Domain of a function
When discussing functions, the domain refers to all possible input values (usually "x" values) that the function can accept. In the given example of the equation \(y = -\sqrt{x+4}\), determining the domain starts by considering any restrictions imposed by the function. For square roots, we can only take the square root of non-negative numbers, meaning the expression inside the square root (in this case, \(x+4\)) must be greater than or equal to zero.

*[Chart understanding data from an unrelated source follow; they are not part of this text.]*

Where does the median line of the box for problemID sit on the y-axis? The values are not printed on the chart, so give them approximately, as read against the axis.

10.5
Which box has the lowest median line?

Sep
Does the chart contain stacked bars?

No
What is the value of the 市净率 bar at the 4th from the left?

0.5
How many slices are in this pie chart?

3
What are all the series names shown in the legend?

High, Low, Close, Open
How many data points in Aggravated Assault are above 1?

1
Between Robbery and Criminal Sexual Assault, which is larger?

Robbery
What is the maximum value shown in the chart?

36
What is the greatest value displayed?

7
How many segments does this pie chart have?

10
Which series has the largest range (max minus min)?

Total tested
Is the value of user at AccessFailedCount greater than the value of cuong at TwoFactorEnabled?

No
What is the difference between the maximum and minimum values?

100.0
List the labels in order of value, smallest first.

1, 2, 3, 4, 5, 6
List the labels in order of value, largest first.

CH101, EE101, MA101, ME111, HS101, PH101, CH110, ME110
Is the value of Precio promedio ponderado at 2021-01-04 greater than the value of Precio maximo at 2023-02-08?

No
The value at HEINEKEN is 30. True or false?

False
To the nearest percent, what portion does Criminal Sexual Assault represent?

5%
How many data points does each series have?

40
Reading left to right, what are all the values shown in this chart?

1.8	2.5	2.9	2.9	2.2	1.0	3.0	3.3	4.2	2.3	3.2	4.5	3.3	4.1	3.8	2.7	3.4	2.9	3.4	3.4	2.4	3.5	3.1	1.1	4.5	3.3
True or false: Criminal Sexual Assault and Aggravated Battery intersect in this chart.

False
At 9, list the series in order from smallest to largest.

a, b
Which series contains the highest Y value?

So, for \(x+4 \geq 0\), solving gives \(x \geq -4\). This means the function's domain is all real numbers greater than or equal to -4.
  • A square root function restricts the domain to values where the expression inside is non-negative.
  • The domain is the set of allowable inputs that keep the function "valid."
  • For \(y = -\sqrt{x+4}\), the input must be \(x \geq -4\).
Square root function
The square root function is a common type of function that involves taking the square root of some expression. When analyzing the equation \(y = -\sqrt{x+4}\), you've got a square root function, where the expression inside the square root dictates specific behavior for the function. The appearance of a square root usually ensures that the output is always non-negative because square roots of non-negative numbers are non-negative themselves.

However, our equation has a negative sign in front of the square root, flipping all positive values to negative ones. This is crucial: it means instead of typically positive output, we have negative output.
  • Square roots simplify to only non-negative numbers when without other modifications.
  • The negative sign usually changes positive square root results into their negative counterparts.
  • This flips the common "positive-only" structure of square roots to a negative-only one.
Unique y-values
The idea of unique y-values means each x-value within the domain results in exactly one corresponding y-value. For a function, each input should map to a single output, reinforcing the definition of a function. In the context of \(y = -\sqrt{x+4}\), each x-value greater than or equal to -4 passes through the transformation — insertion through the formula — and results in only one y-value.

This establishes it as a well-defined function. No matter which x you choose from the domain, it can't map to more than one y due to the nature of square root calculations.
  • Functions map each input to a unique output.
  • Unique y-values ensure we don't have multiple outputs for a single input.
  • The well-behaved nature of square roots — ensuring a consistent result — maintains y-values' uniqueness.